Recursos qualificados são vitais para a transformação digital em Portugal

O estudo “Maturidade Digital das Empresas em Portugal”, da EY e da Nova SBE, revela que 41% das organizações portuguesas já iniciou o seu processo de digitalização – contudo, os investimentos no digital ainda estão a descurar as vertentes de pessoas e organização, a gestão de informação, a estratégia e a liderança.

A consultora Ernst & Young (EY) lançou, em parceria com a Nova School of Business and Economics (Nova SBE), um estudo que analisa os níveis de maturidade digital e de confiança das empresas portuguesas em relação ao futuro digital. O estudo revela que os empresários reconhecem que os impactos da transformação digital são fortes e imediatos e que é urgente agir.

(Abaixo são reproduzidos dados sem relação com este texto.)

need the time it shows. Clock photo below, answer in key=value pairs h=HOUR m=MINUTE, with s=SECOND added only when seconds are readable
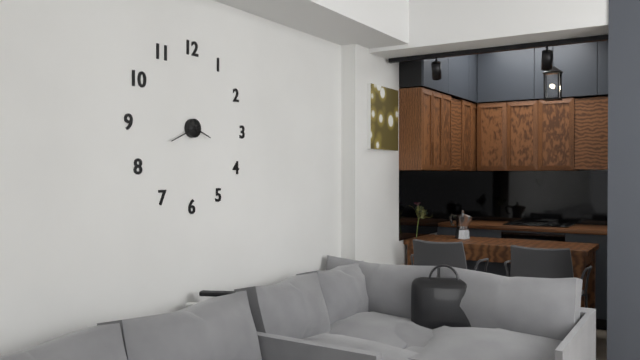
h=3 m=41
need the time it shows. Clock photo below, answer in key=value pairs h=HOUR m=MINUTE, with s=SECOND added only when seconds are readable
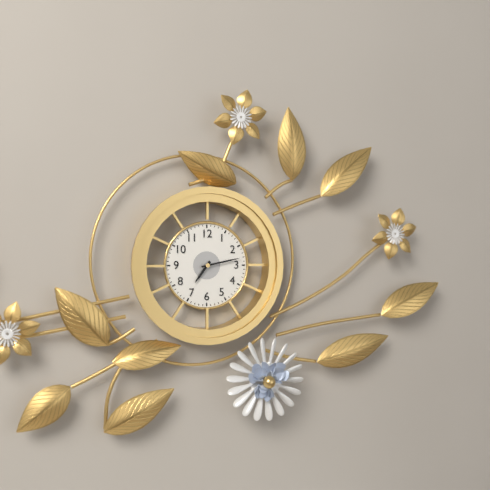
h=7 m=13
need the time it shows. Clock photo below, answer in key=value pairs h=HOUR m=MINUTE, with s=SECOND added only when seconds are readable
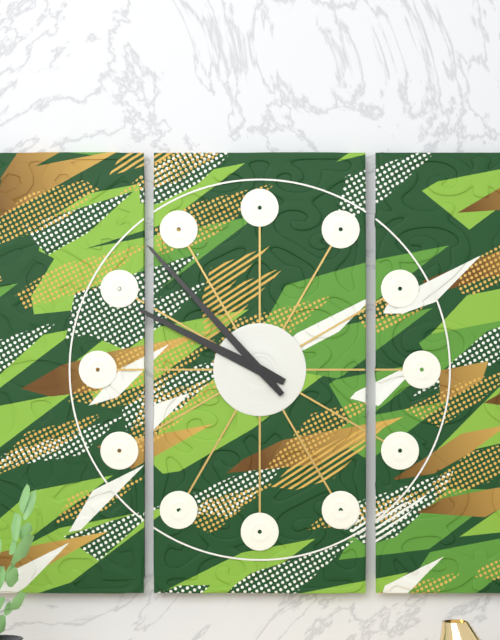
h=9 m=53
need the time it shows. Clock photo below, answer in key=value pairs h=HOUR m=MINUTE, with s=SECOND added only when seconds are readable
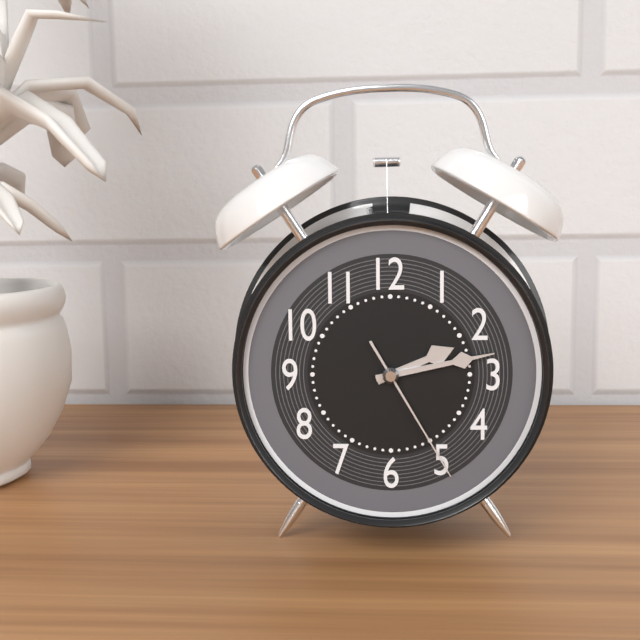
h=2 m=13 s=25
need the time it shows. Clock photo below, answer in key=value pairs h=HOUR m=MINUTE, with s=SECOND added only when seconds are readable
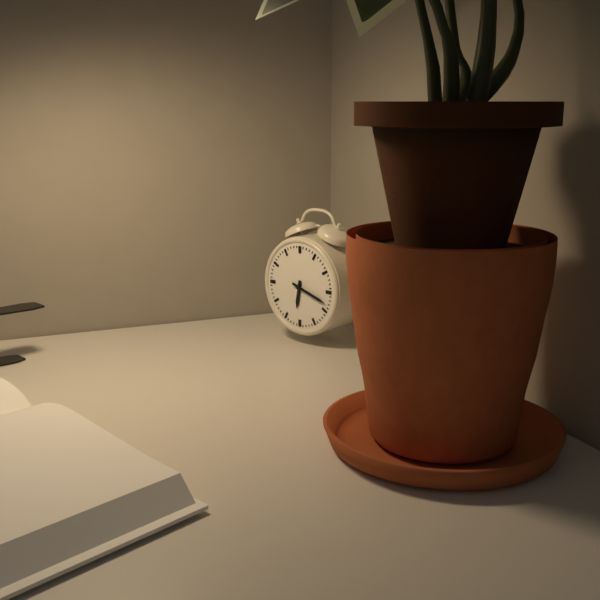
h=6 m=18
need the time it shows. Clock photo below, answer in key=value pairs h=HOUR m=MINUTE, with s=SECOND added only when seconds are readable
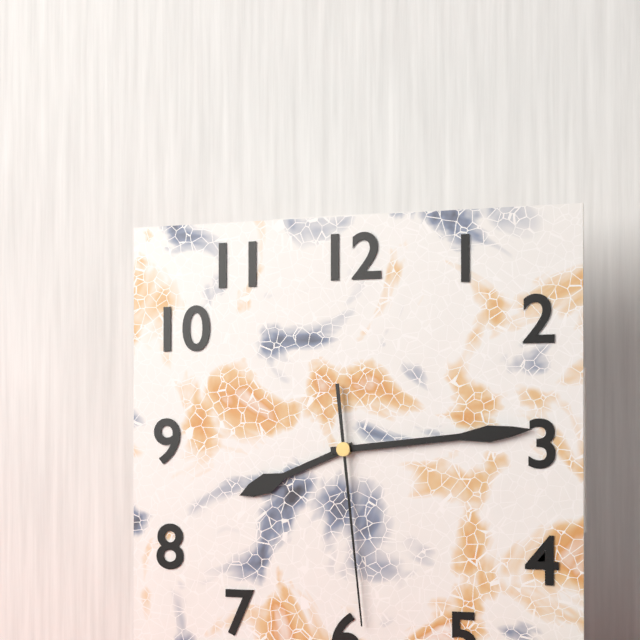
h=8 m=14 s=29
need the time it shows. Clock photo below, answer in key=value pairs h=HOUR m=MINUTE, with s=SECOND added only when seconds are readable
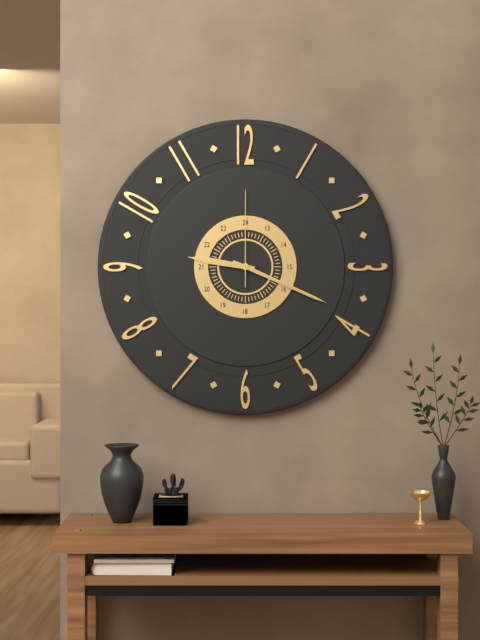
h=9 m=19 s=0
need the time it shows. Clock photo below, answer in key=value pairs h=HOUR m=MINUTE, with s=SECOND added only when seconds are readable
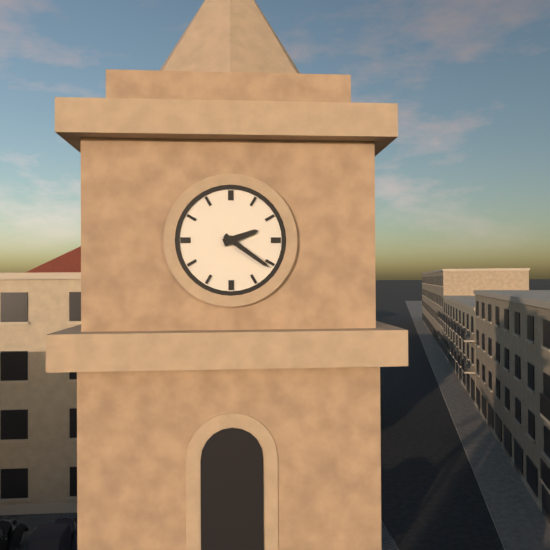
h=2 m=21
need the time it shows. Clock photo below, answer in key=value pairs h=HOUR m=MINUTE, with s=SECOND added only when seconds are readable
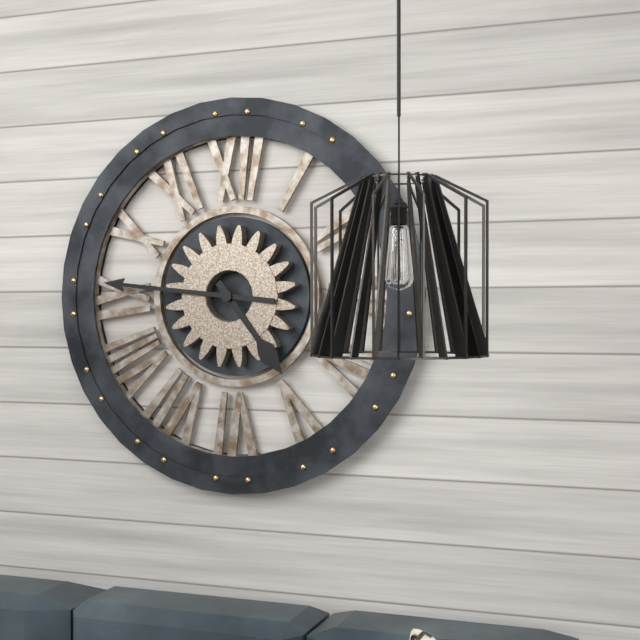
h=4 m=46
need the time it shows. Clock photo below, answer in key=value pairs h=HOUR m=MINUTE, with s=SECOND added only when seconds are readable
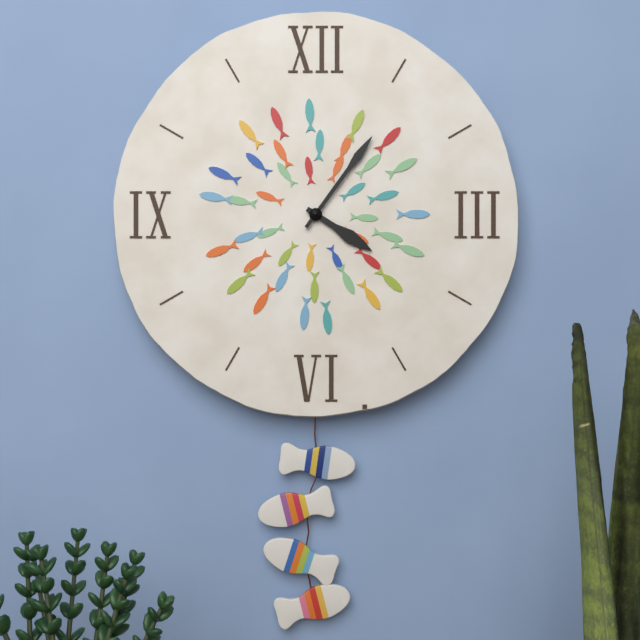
h=4 m=6
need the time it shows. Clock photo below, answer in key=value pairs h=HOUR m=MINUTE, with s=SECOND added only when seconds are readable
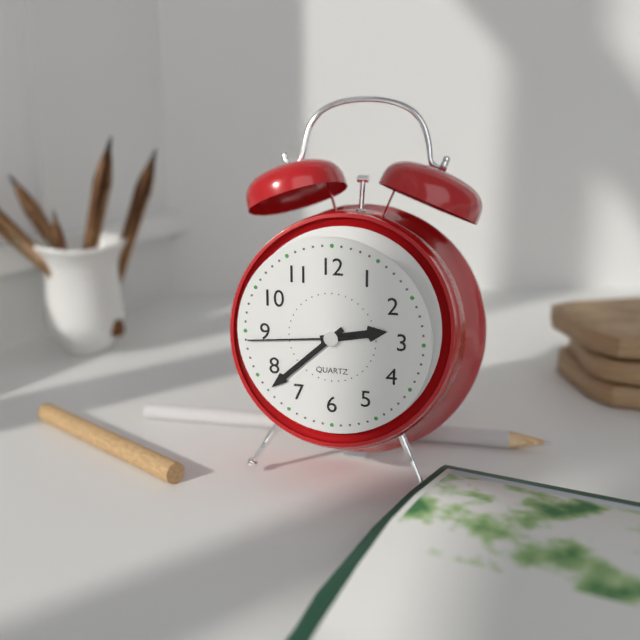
h=2 m=38 s=44
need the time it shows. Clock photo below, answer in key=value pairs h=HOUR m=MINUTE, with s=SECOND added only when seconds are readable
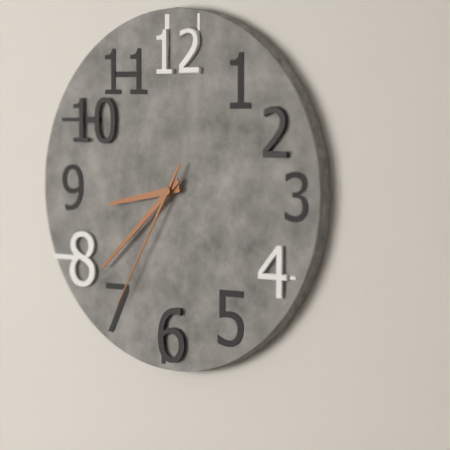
h=8 m=38 s=35
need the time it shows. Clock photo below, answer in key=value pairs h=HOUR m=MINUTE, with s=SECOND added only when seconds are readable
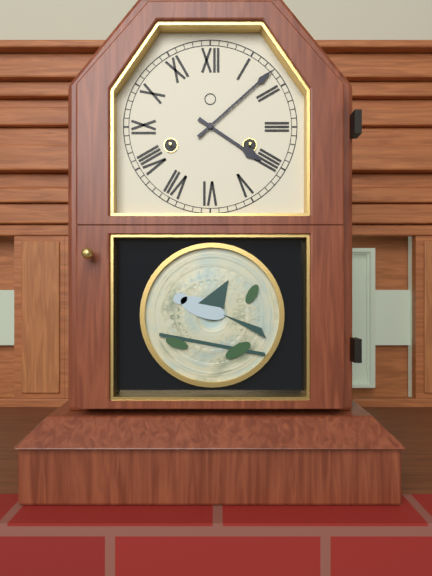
h=4 m=8
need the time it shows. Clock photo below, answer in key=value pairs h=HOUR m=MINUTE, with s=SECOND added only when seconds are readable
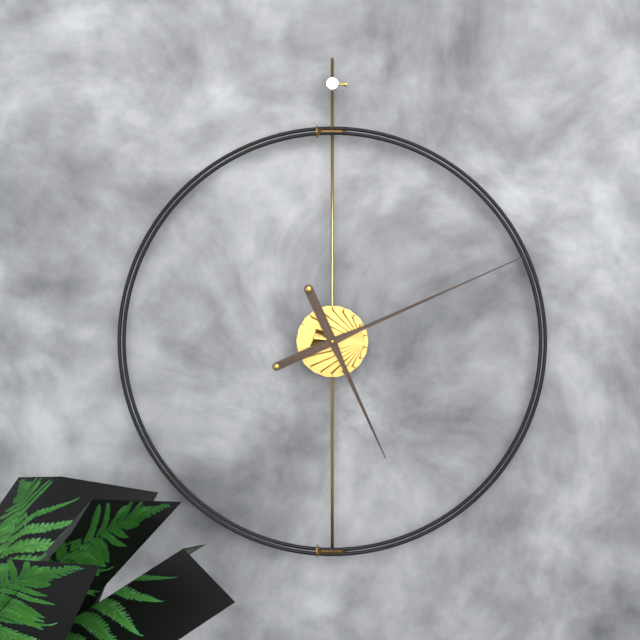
h=5 m=11
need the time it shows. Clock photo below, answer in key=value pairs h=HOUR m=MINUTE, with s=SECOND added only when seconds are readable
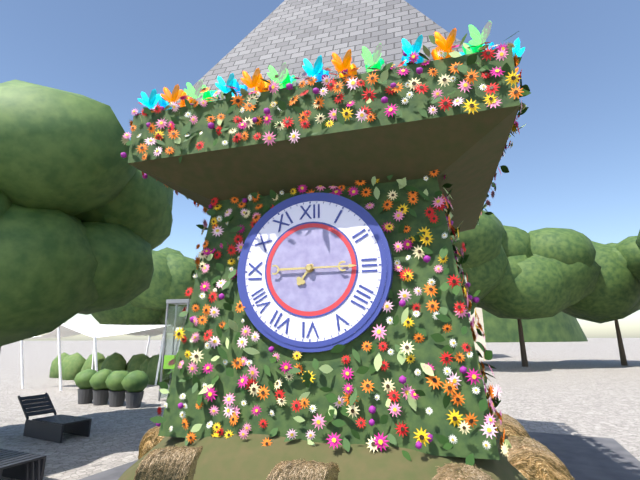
h=7 m=15
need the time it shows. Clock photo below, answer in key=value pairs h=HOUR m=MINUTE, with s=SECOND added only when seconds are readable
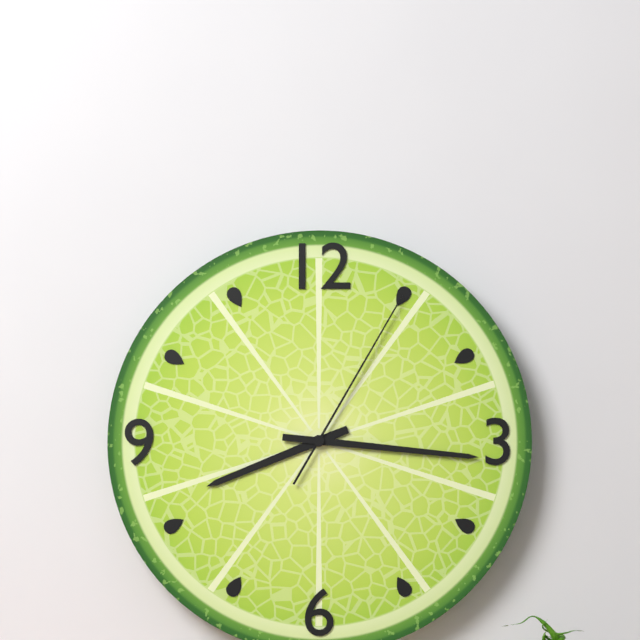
h=8 m=16 s=5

O relatório “Maturidade Digital das Empresas em Portugal” mostra que as organizações reconhecem que a transformação digital está a criar oportunidades para a proliferação de novos produtos, serviços e modelos de negócio, mas conclui que os investimentos em digital ainda estão a descurar as vertentes de pessoas e organização, a gestão de informação, a estratégia e a liderança – uma realidade que pode criar riscos a médio prazo.

O estudo da EY e da Nova SBE revela que 41% dos inquiridos já iniciou o seu processo de digitalização. Para muitas empresas, o momento em que começaram a investir nesta área parece estar associado a uma avaliação positiva da sua maturidade digital face à dos seus concorrentes. No entanto, o facto de esta visão otimista ser generalizada na amostra pode indicar desconhecimento da situação real dos concorrentes ou que a comparação está a ser feita essencialmente com outras empresas nacionais.

A percepção é significativamente diferente entre setores, com as empresas de Media (76%) e Energia (64%) a serem as mais confiantes quanto à sua posição actual de liderança face aos concorrentes e quanto à capacidade de manterem esse avanço no futuro. Já no da Saúde, 72% das empresas assumem que estão atrasadas ou a par dos concorrentes, mas 86% estão confiantes em que recuperarão desse atraso.

No que respeita ao grau de implementação das diferentes tecnologias associadas à revolução digital, a escolha das empresas portuguesas vai para as redes sociais e marketing digital (mais de 75% das respostas indicam um grau de implementação de 4 ou 5, numa escala de 1 a 5), o cloud computing (65%), Big Data e Analytics (61%) e Internet of Things (ligeiramente acima de 50%).

Salienta-se que um número muito pequeno de empresas, significativamente abaixo dos 10% da amostra, indica ter em fase avançada de implementação projectos relacionados com impressão 3D, computação quântica, condução autónoma ou blockchain, por exemplo.

Finalmente, a dimensão estratégia e liderança mostram avaliações muito díspares entre segmentos de atividade: as empresas do setor energético apresentam uma visão mais positiva – a generalidade avalia de forma muito positiva o seu nível de desenvolvimento nas vertentes de inovação, gestão da mudança e estratégia de digitalização -, com mais de 70% das respostas acima do ponto médio.

A generalidade das empresas faz uma avaliação pouco positiva quanto ao nível de desenvolvimento da sua estratégia de digitalização, com os resultados mais favoráveis a caberem aos setores da Energia e Financeiro, em que respectivamente 27 e 22% das empresas avalia a sua estratégia digital com a pontuação máxima.